Juntando os cacos no cosmos



“Pra viajar no cosmos não precisa de gasolina”, diria Nei Lisboa no título de uma de suas canções. Já pra viajar nas Cosmogonias é preciso muita bagagem de leitura. O livro de poemas de Otto Leopoldo Winck, lançado em 2018, não é para poucos. O poeta não facilita a vida do leitor. As referências intertextuais não sãos explícitas, com o risco de um desavisado achar que há plágio em quase todos os poemas. O próprio Nei Lisboa faz isso muito bem nos seus discos.

É assim, porém, que se faz boa literatura. É o que penso. E o que procuro quando leio. Ainda bem que o livro me achou, ou melhor, o autor, que mora em Curitiba, me encontrou (acho que depois de ler outra resenha minha) e me enviou seu rebento para que este leitor e plumitivo lesse e, quem sabe, investisse algumas poucas palavras sobre a leitura, para que talvez outro leitor seja apresentado ao livro e assim a roda segue. A nossa literatura acaba resistindo assim. Assim como com essa resenha alguém procure conhecer o Nei Lisboa, que também é escritor.

O meu problema é que, para escrever sobre um livro, preciso achar um fio de Ariadne que me retire do labirinto da leitura e me guie na escrita da resenha. Pode ser apenas uma palavra. Em Cosmogonias, me agarrei na palavra “cacos”, que se repete em alguns poemas. Se acaso me fizeste o favor de ler os Cacos e outros pedaços (o bom leitor deve entender que fiz uma referência intertextual agora), sabes que os “cacos” (sempre no plural) fazem parte do que escrevo. Jogar ao chão “os tais caquinhos” (como não tenho o talento do Otto, tenho que dizer que há outra intertextualidade aqui, se o leitor não percebeu) é o que faz o escritor.

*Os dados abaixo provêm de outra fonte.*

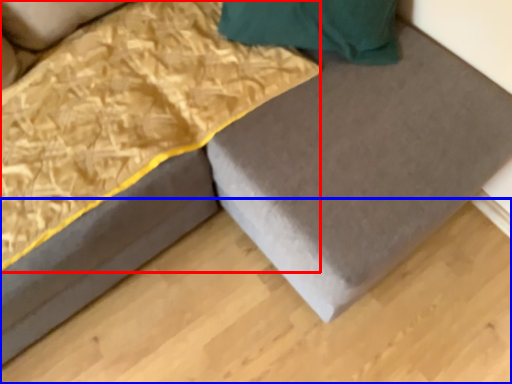
Question: Which object is closer to the camera taking this photo, blanket (highlighted by a red box) or plywood (highlighted by a blue box)?

Choices:
 (A) blanket
 (B) plywood

Answer: (A)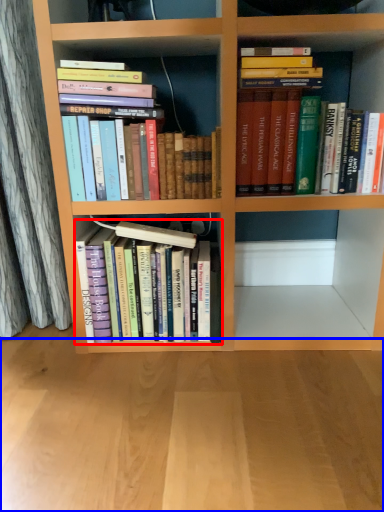
Question: Which point is closer to the camera, book (highlighted by a red box) or plain (highlighted by a blue box)?

Choices:
 (A) book
 (B) plain

Answer: (B)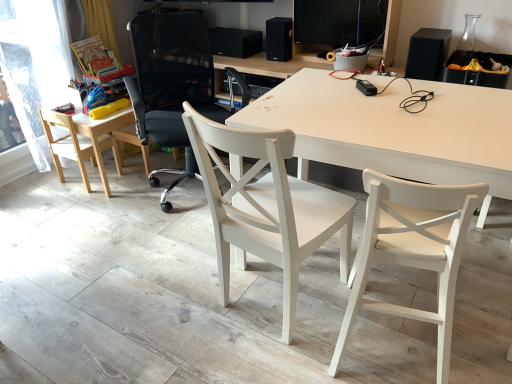
Locate an element on the screen. This screenshot has width=512, height=384. vacant area to the left of black mesh office chair at center, which is the third chair in right-to-left order is located at coordinates (100, 207).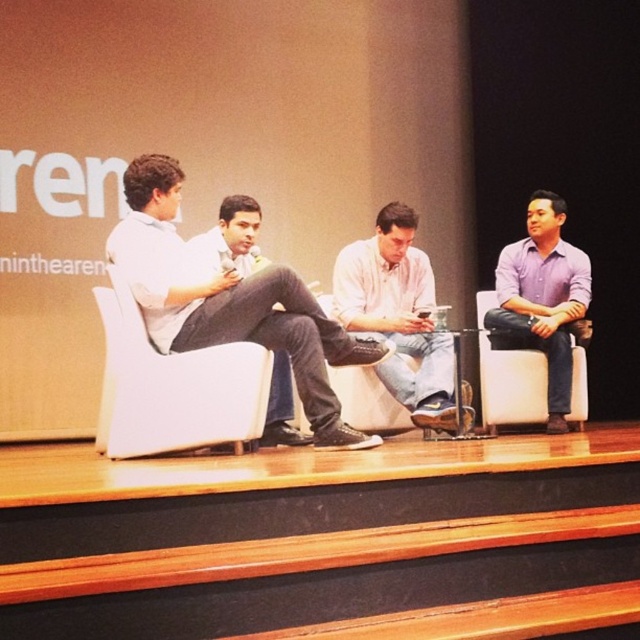
You are an event planner arranging a photo shoot for the panel discussion. You need to position a spotlight between the white fabric armchair at center and the purple matte shirt at right. Based on their positions, will the spotlight fit between them?

The white fabric armchair at center is to the left of purple matte shirt at right, so there is space between them for the spotlight to be placed.

You are sitting in the audience and want to hand a note to both the person wearing the white cotton shirt at center and the person wearing the purple matte shirt at right. Which one should you approach first based on their positions?

You should approach the white cotton shirt at center first because it is closer to the viewer than the purple matte shirt at right.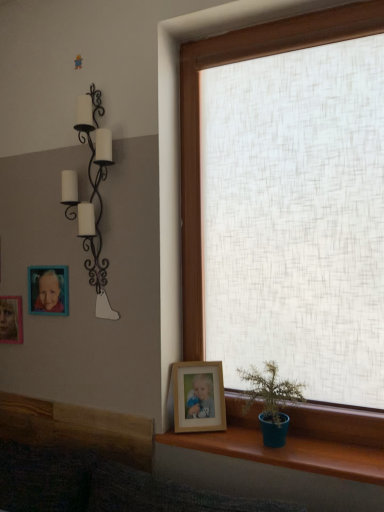
Question: From a real-world perspective, is teal ceramic pot at lower right physically above teak wood window sill at lower right?

Choices:
 (A) yes
 (B) no

Answer: (A)

Question: From the image's perspective, does teal ceramic pot at lower right appear higher than teak wood window sill at lower right?

Choices:
 (A) no
 (B) yes

Answer: (B)

Question: Does teal ceramic pot at lower right have a smaller size compared to teak wood window sill at lower right?

Choices:
 (A) no
 (B) yes

Answer: (A)

Question: Is teal ceramic pot at lower right facing away from teak wood window sill at lower right?

Choices:
 (A) no
 (B) yes

Answer: (A)

Question: Does teal ceramic pot at lower right come behind teak wood window sill at lower right?

Choices:
 (A) no
 (B) yes

Answer: (B)

Question: Considering the relative positions of teak wood window sill at lower right and wooden photo frame at left, the third picture frame when ordered from front to back, in the image provided, is teak wood window sill at lower right to the left or to the right of wooden photo frame at left, the third picture frame when ordered from front to back,?

Choices:
 (A) left
 (B) right

Answer: (B)

Question: Considering the positions of teak wood window sill at lower right and wooden photo frame at left, positioned as the second picture frame in top-to-bottom order, in the image, is teak wood window sill at lower right taller or shorter than wooden photo frame at left, positioned as the second picture frame in top-to-bottom order,?

Choices:
 (A) tall
 (B) short

Answer: (B)

Question: From the image's perspective, is teak wood window sill at lower right above or below wooden photo frame at left, positioned as the second picture frame in top-to-bottom order?

Choices:
 (A) below
 (B) above

Answer: (A)

Question: Considering the positions of point (322, 474) and point (4, 311), is point (322, 474) closer or farther from the camera than point (4, 311)?

Choices:
 (A) farther
 (B) closer

Answer: (B)

Question: Is matte plastic picture frame at upper left, which appears as the first picture frame when viewed from the top, spatially inside wooden photo frame at left, placed as the third picture frame when sorted from right to left, or outside of it?

Choices:
 (A) inside
 (B) outside

Answer: (B)

Question: From the image's perspective, is matte plastic picture frame at upper left, which appears as the first picture frame when viewed from the top, positioned above or below wooden photo frame at left, the 1th picture frame positioned from the back?

Choices:
 (A) above
 (B) below

Answer: (A)

Question: Looking at their shapes, would you say matte plastic picture frame at upper left, the 2th picture frame positioned from the right, is wider or thinner than wooden photo frame at left, the third picture frame when ordered from front to back?

Choices:
 (A) thin
 (B) wide

Answer: (A)

Question: Based on their sizes in the image, would you say matte plastic picture frame at upper left, which appears as the first picture frame when viewed from the top, is bigger or smaller than wooden photo frame at left, which ranks as the second picture frame in bottom-to-top order?

Choices:
 (A) big
 (B) small

Answer: (B)

Question: Relative to teak wood window sill at lower right, is matte plastic picture frame at upper left, placed as the third picture frame when sorted from bottom to top, in front or behind?

Choices:
 (A) behind
 (B) front

Answer: (A)

Question: Looking at their shapes, would you say matte plastic picture frame at upper left, which appears as the first picture frame when viewed from the top, is wider or thinner than teak wood window sill at lower right?

Choices:
 (A) thin
 (B) wide

Answer: (A)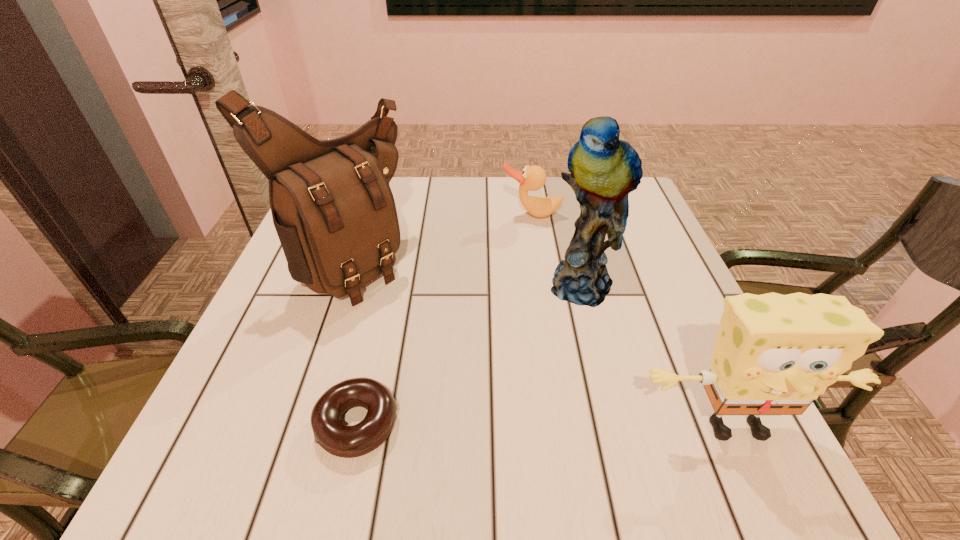
The height and width of the screenshot is (540, 960). Identify the location of free space on the desktop that is between the doughnut and the sponge and is positioned on the front-facing side of the shoulder bag. pos(599,426).

The width and height of the screenshot is (960, 540). What are the coordinates of `free space on the desktop that is between the shortest object and the sponge and is positioned on the beak of the fourth tallest object` in the screenshot? It's located at [x=523, y=425].

The image size is (960, 540). I want to click on free space on the desktop that is between the shortest object and the sponge and is positioned on the face of the parrot, so click(x=579, y=426).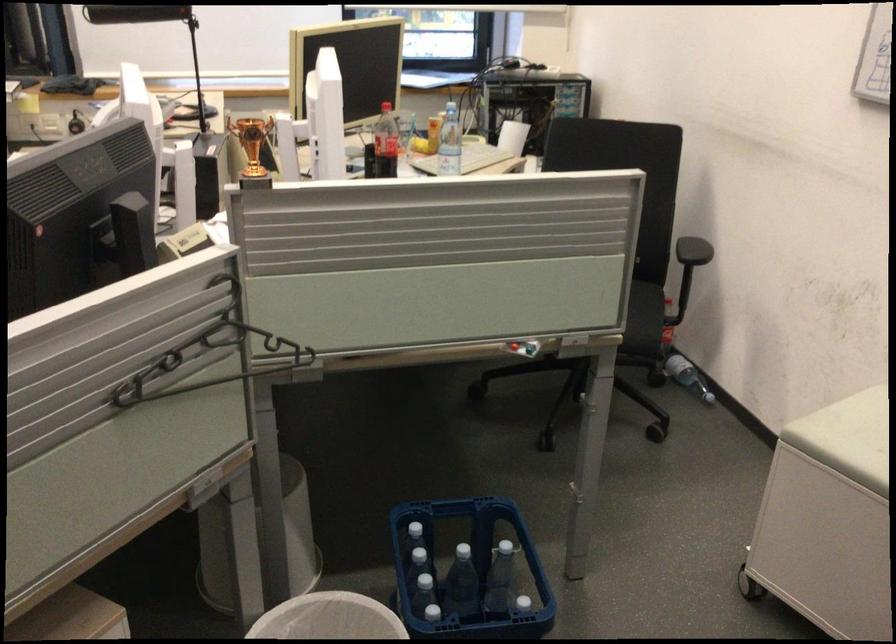
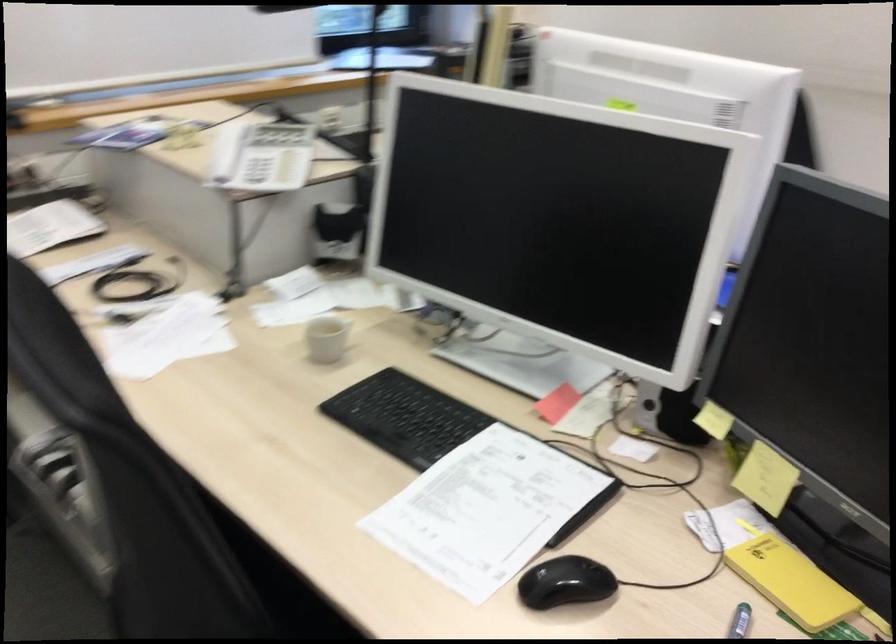
In a continuous first-person perspective shot, in which direction is the camera moving?

The cameraman walked toward left, forward.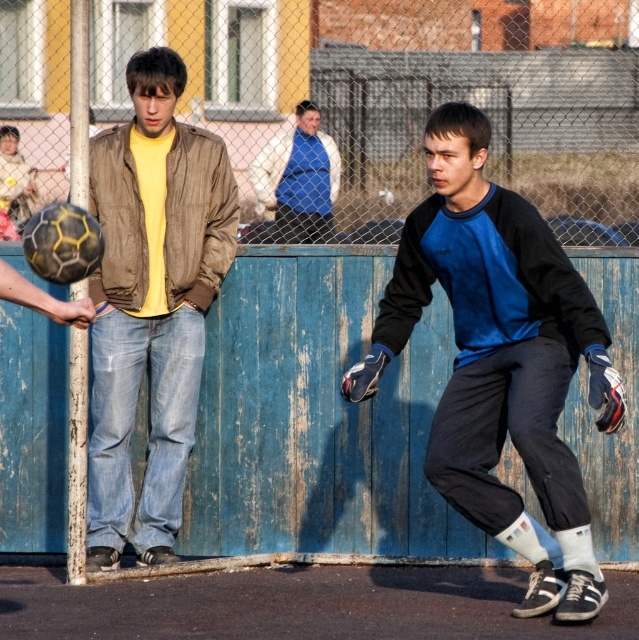
Question: Which of the following is the farthest from the observer?

Choices:
 (A) blue fleece jacket at center
 (B) blue velour jacket at center

Answer: (A)

Question: Is blue velour jacket at center below blue fleece jacket at center?

Choices:
 (A) no
 (B) yes

Answer: (B)

Question: Does blue velour jacket at center have a greater width compared to blue fleece jacket at center?

Choices:
 (A) yes
 (B) no

Answer: (A)

Question: From the image, what is the correct spatial relationship of blue velour jacket at center in relation to blue fleece jacket at center?

Choices:
 (A) right
 (B) left

Answer: (A)

Question: Among these points, which one is farthest from the camera?

Choices:
 (A) (410, 54)
 (B) (417, 205)
 (C) (210, 198)

Answer: (A)

Question: Which of the following is the closest to the observer?

Choices:
 (A) (10, 161)
 (B) (288, 224)
 (C) (583, 337)

Answer: (C)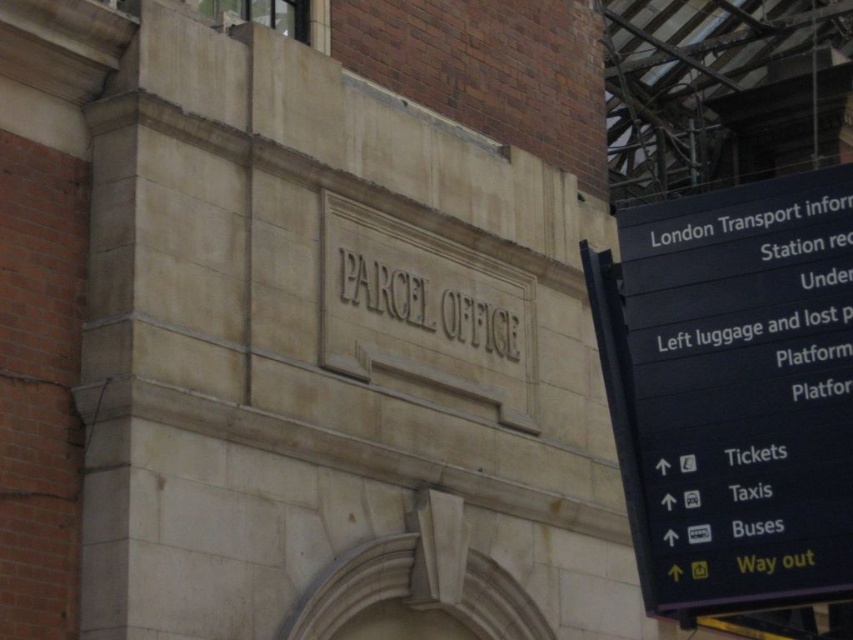
From the picture: Is black plastic sign at right positioned in front of matte stone sign at center?

That is True.

Can you confirm if black plastic sign at right is bigger than matte stone sign at center?

Indeed, black plastic sign at right has a larger size compared to matte stone sign at center.

Which is behind, point (738, 275) or point (451, 332)?

Point (451, 332)

Find the location of a particular element. This screenshot has height=640, width=853. black plastic sign at right is located at coordinates (738, 394).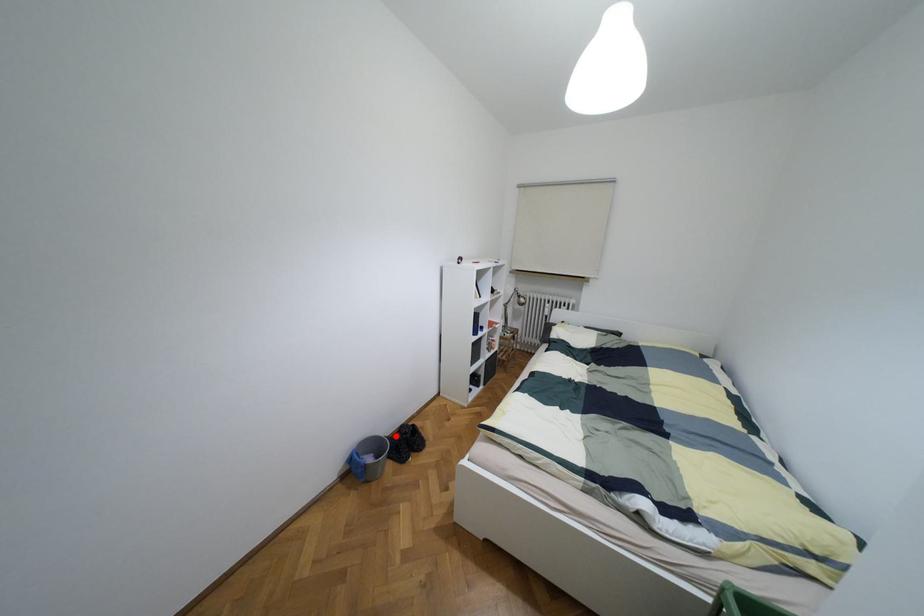
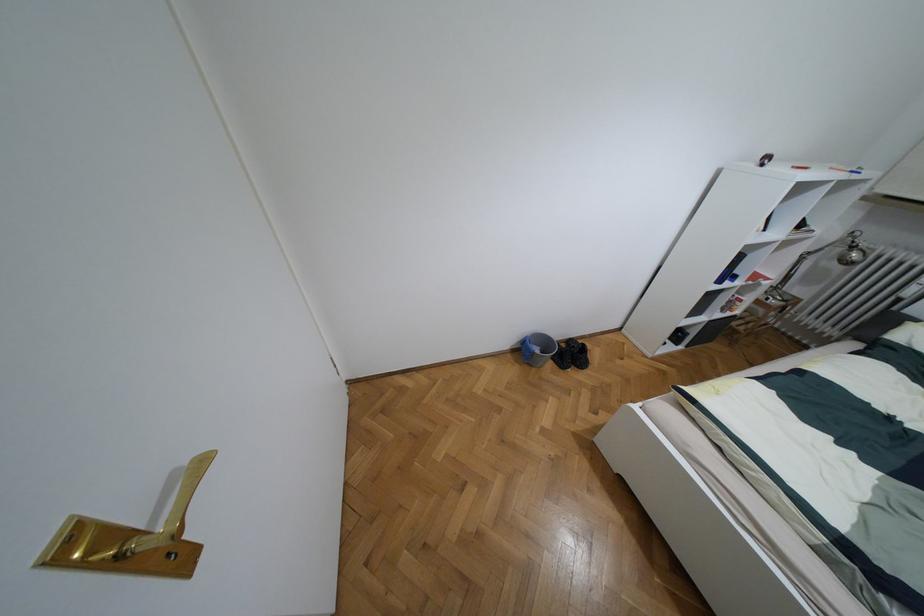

Cabe ao leitor juntá-los e colá-los.

Já no segundo poema do livro, “Ocidente”, o eu lírico afirma que seu verso é “cheio de ecos, / cacos / e tropeços.” Em “Aleph”, o eu lírico diz: “Mas minha voz / ─ já sem fôlego − / veio rouca, / quase um fio, / e reboa, / cheia de ecos, cacos e cacófatos.” Essa voz segue, em versos ora curtos ora longos, com entusiasmo (“Para quem tem um deus dentro de si, / tudo é risco.”), buscando a origem das coisas, em termos religiosos ou filosóficos (“Os deuses nascem da angústia. /Os deuses e este poema.”), mas também o fim (“O fim de tudo / é triste / como um fio partido / no labirinto.”). São cacos esses, no sentido de fragmentos do cosmos, que conformam os poemas de Cosmogonias.

Trazendo mais uma vez Nei Lisboa para roda, ele canta “eu tô na luta armada / disfarçado de cantor”. Otto Leopoldo Winck está na luta armada, disfarçado de poeta, como se pode ler nesses versos: “cada palavra / é uma arma / branca”. E também nesses: “Tudo o que sou: / este corpo, esta mão, estes dedos / que empunham esta caneta / como uma arma, / uma bandeira.”

Como leitor, desejo que a arma do poeta nunca perca a munição.